Résoudre le conflit par la censure. Le conflit est indéniable, il est connu, et il doit être résolu. Soit l’État libéral n’intervient pas, et il sera remplacé par un autre régime inspiré par d’autres mœurs ; soit il met de côté ses principes libéraux, pour sauver ses principes libéraux. Les deux sont arrivés au cours de l’histoire de France : la IIe République est morte en quelques années, dévorée par Napoléon III et le « parti de l’ordre ». En sens inverse, les républicains de la IIIe République ont été d’une hostilité sans trêve contre les catholiques, jusqu’à ce qu’ils obtinssent leur soumission et que plus jamais leurs arguments ne fussent entendus dans la société sans devoir d’abord passer par un filtre libéral.
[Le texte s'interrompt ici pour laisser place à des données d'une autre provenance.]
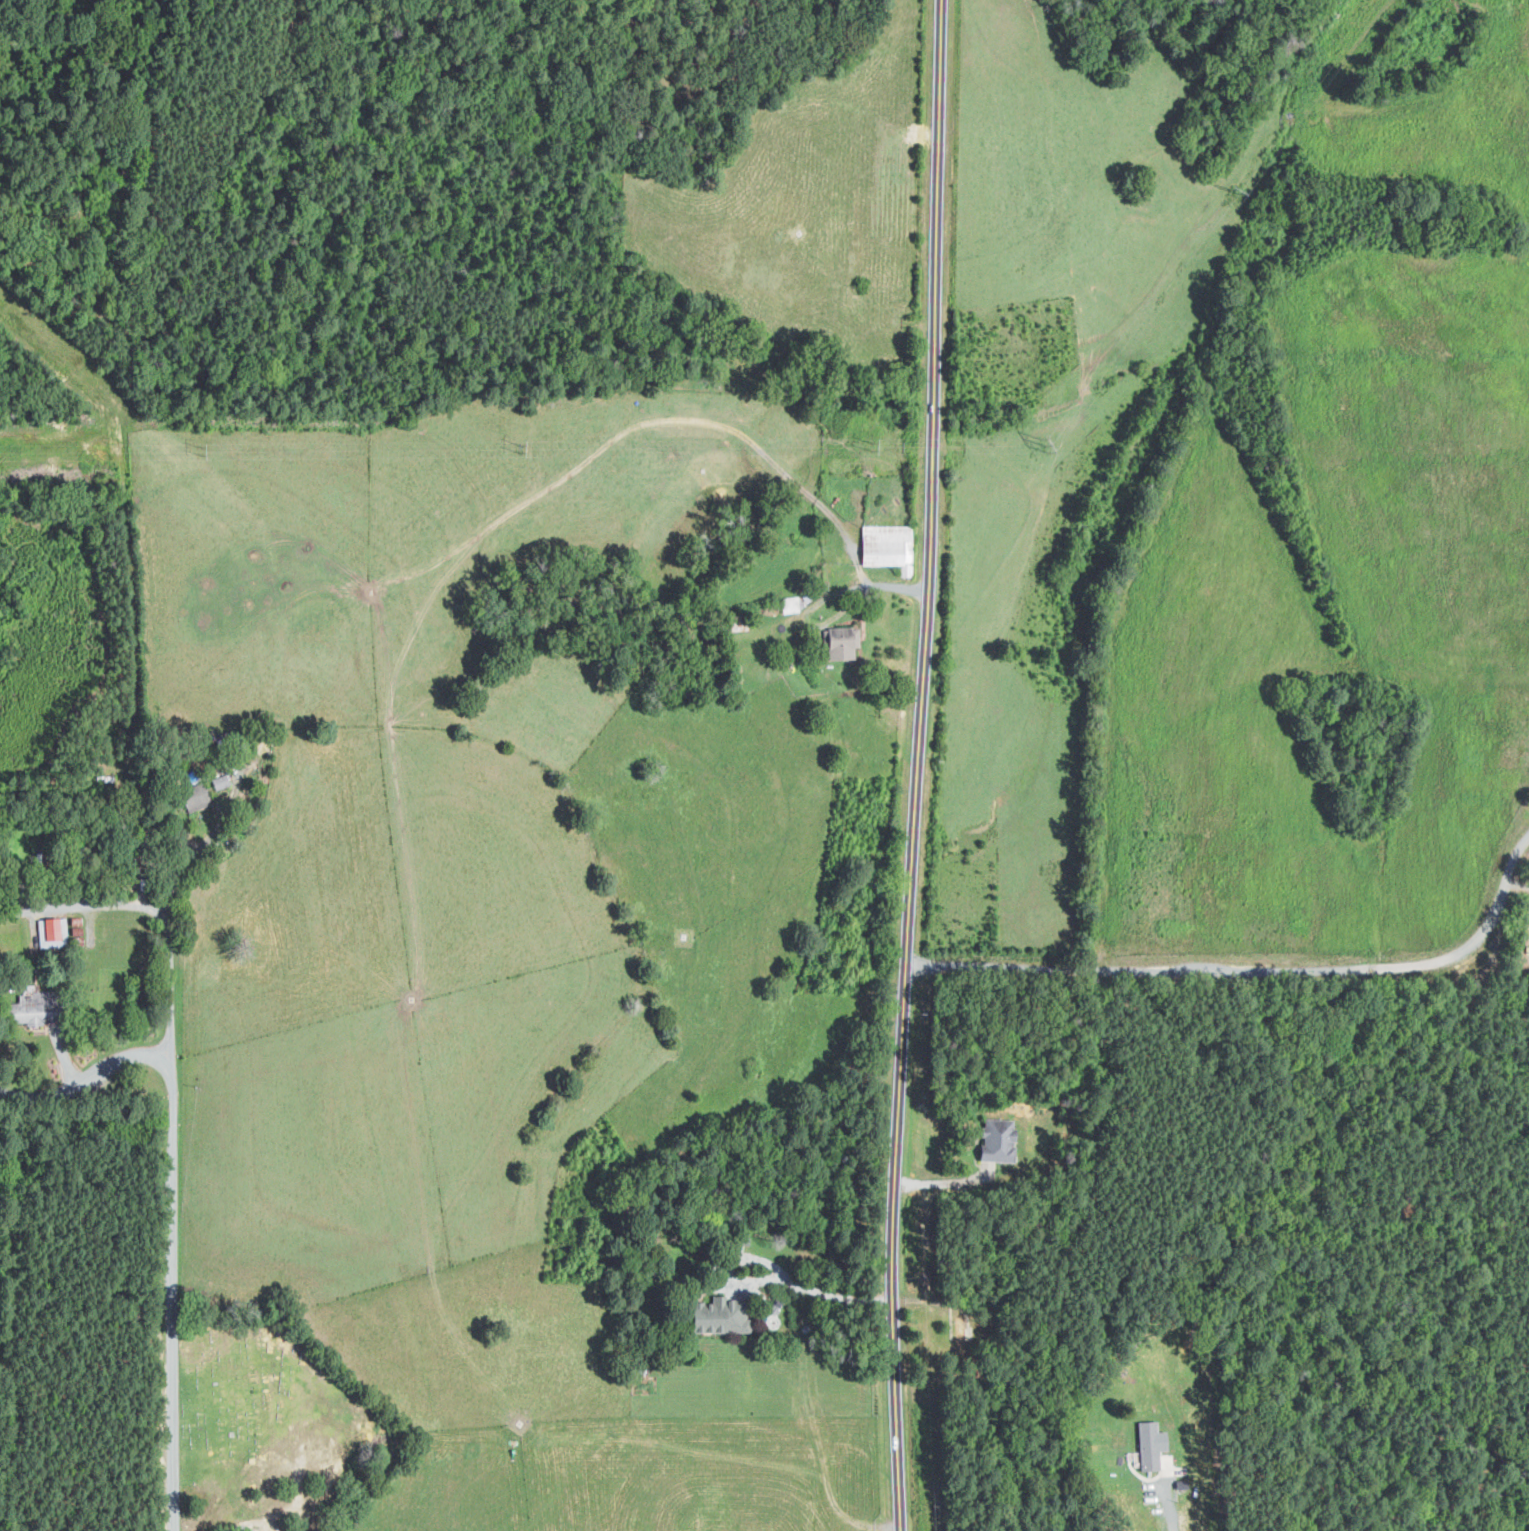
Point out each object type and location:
building: (890, 547)
building: (844, 643)
building: (241, 740)
road: (910, 765)
building: (223, 782)
building: (198, 796)
road: (211, 837)
road: (155, 908)
road: (1248, 966)
building: (34, 1009)
building: (1001, 1139)
road: (172, 1202)
road: (769, 1279)
building: (726, 1314)
building: (1154, 1444)
road: (1180, 1508)
road: (244, 1529)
Il est à noter aussi que la Ire République a été encore plus dure sur ce point, allant jusqu’à massacrer les Vendéens plutôt que de les « assimiler ».
Dans tous les cas, la liberté d’expression est un régime instable qui ne peut même pas se maintenir lui-même sans devoir procéder à une purge par génération.
Objections
- Il suffit pourtant de se tolérer les uns les autres et de discuter librement. Ce n’est pas compliqué à maintenir.
→ Aussi longtemps que l’on ne fait rien ensemble, il n’y a effectivement pas d’efforts à faire pour être libéraux. Mais à partir du moment où nous travaillons ensemble dans une même société, il advient nécessairement des situations où des confrontations morales ont lieu. Je pense en particulier à la sphère de l’éducation, où l’on ne peut éviter les conflits s’il n’y a qu’une seule école publique : le musulman qui veut voiler sa fille et lui apprendre le Coran ne peut pas être satisfait en même temps que le non-binaire qui veut intervenir en classe pour exprimer sa pensée complexe. Et admettre plusieurs réseaux scolaires, c’est saboter un mécanisme de prévention des conflits. Bref, si l’objection est vraie au niveau individuel, elle ne peut pas l’être au niveau de la société.
- La liberté d’expression est tout à fait sauvable par l’éducation. Si l’on diminue au plus possible l’influence des parents dans l’éducation, et que l’on s’assure le plus possible de l’homogénéité de l’enseignement reçu dans l’école publique, on peut sauvegarder la liberté d’expression.
→ 1. Cela nécessite une suspension du principe de liberté bien plus grave et violente que vous ne l’imaginez. 2. L’éducation revient aux parents, et non à la République. 3. C’est tout simplement une censure, soit la chose que vous vouliez éviter.
- La liberté d’expression est inévitable, parce que la censure ne marche jamais.
→ Cette réponse est marquée par un « biais du survivant » : les seules idées censurées dont on se souvient sont celles où la censure n’a pas fonctionné, et donc l’on conclut qu’une idée ne peut pas être efficacement censurée. Or, si l’on étudie l’histoire, on s’apercevra que non seulement la censure peut marcher, mais qu’elle peut même être efficace ! En revanche, il est vrai que pour être efficace, elle consomme une quantité phénoménale de ressources et d’attention, et qu’elle est coûteuse d’un point de vue sociétal. Elle n’est donc pas désirable, même quand on est illibéral.
Cet article est déjà assez long, et je ne vous fatiguerai pas davantage. Je reviendrai sur cette question plus tard, lorsque j’aurai fini de méditer sur le sujet. Merci pour votre attention, et que le Seigneur ait pitié de nous.